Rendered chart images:
====
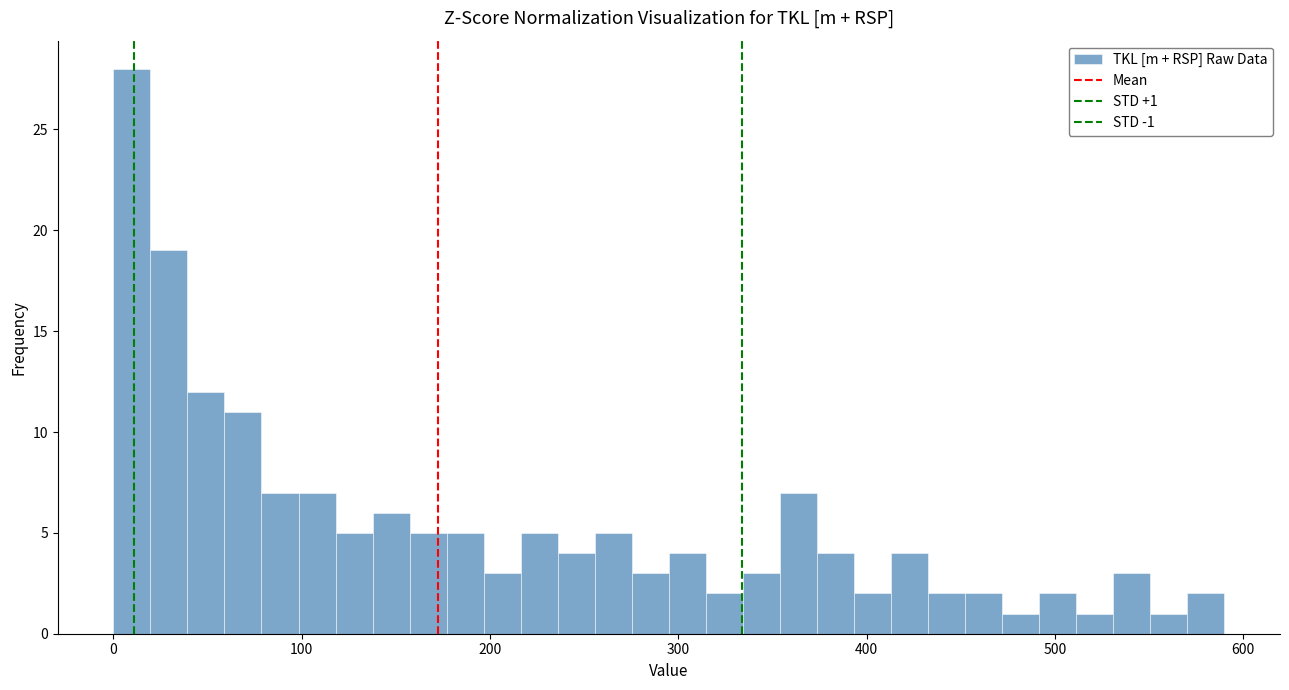

Around what value on the x-axis is the tallest bar? Give the approximate position of its centre, as read against the axis.

10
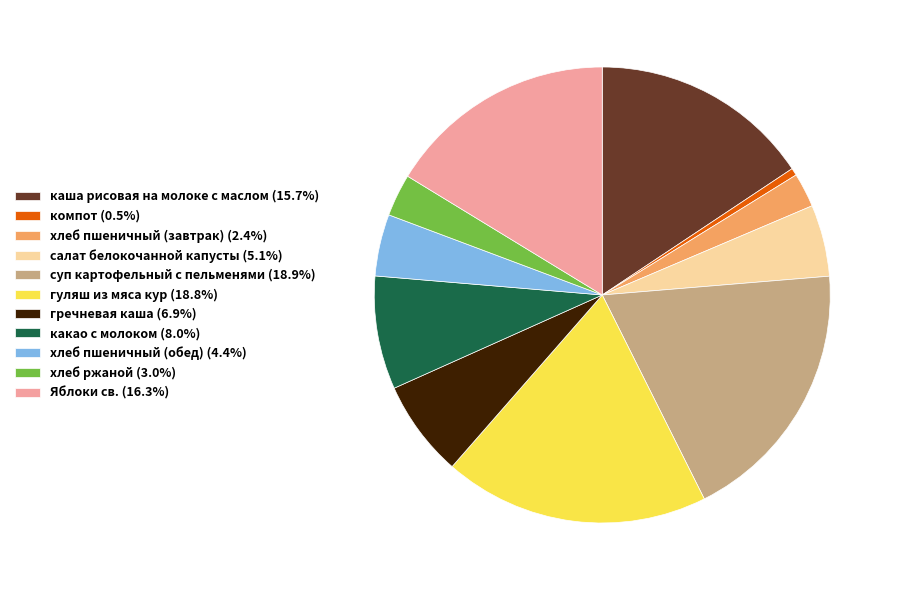

Approximately how many times larger is the value at суп картофельный с пельменями (18.9%) compared to гуляш из мяса кур (18.8%)?

1.0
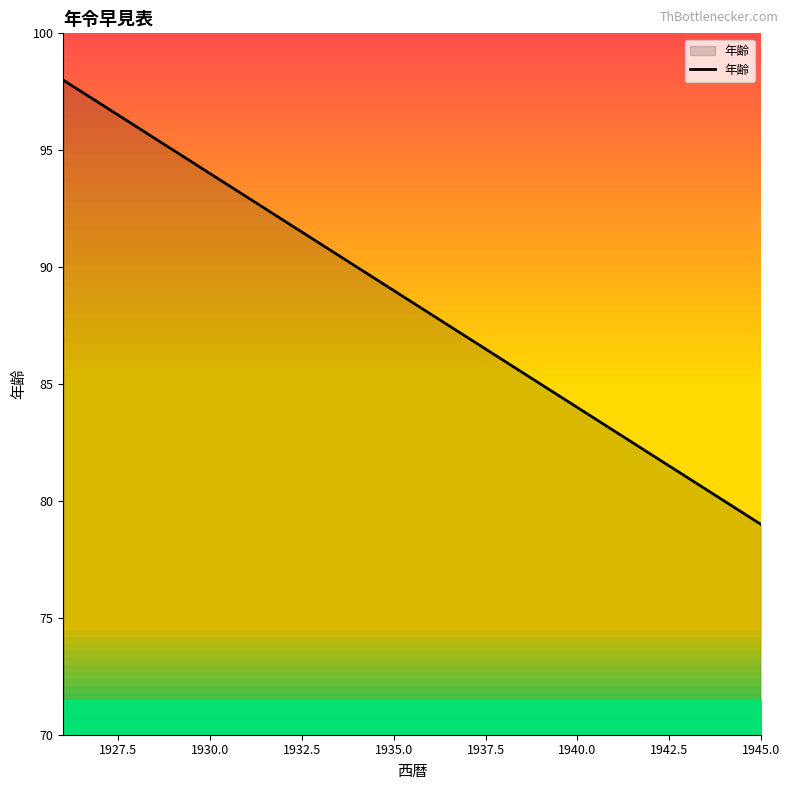

How many distinct data groups are displayed?

1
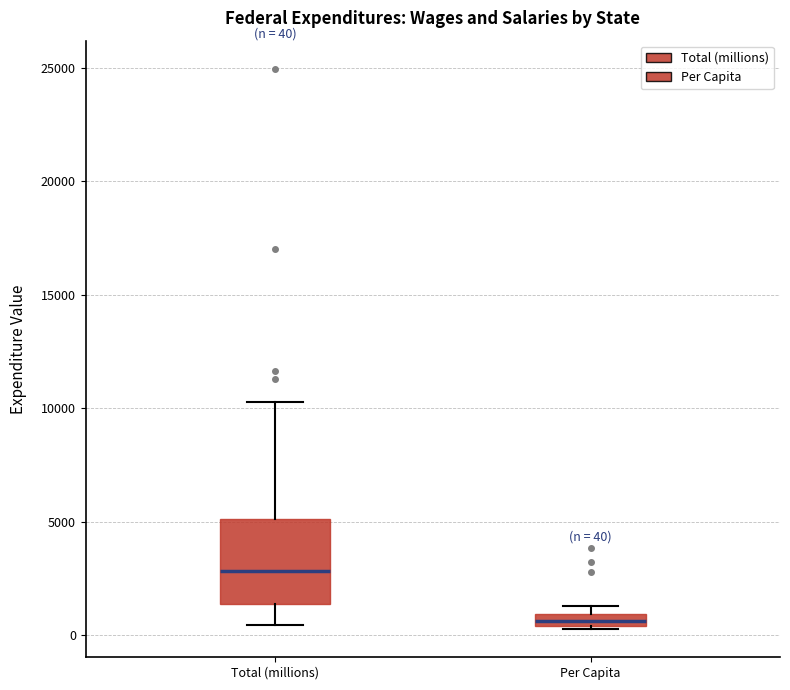

Which box's median line is the highest?

Total (millions)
====
■ **Exercise prompt**: Copy every line above word for word, omitting the pictures.

■ **Output of the exercise**:
Around what value on the x-axis is the tallest bar? Give the approximate position of its centre, as read against the axis.

10

Approximately how many times larger is the value at суп картофельный с пельменями (18.9%) compared to гуляш из мяса кур (18.8%)?

1.0

How many distinct data groups are displayed?

1

Which box's median line is the highest?

Total (millions)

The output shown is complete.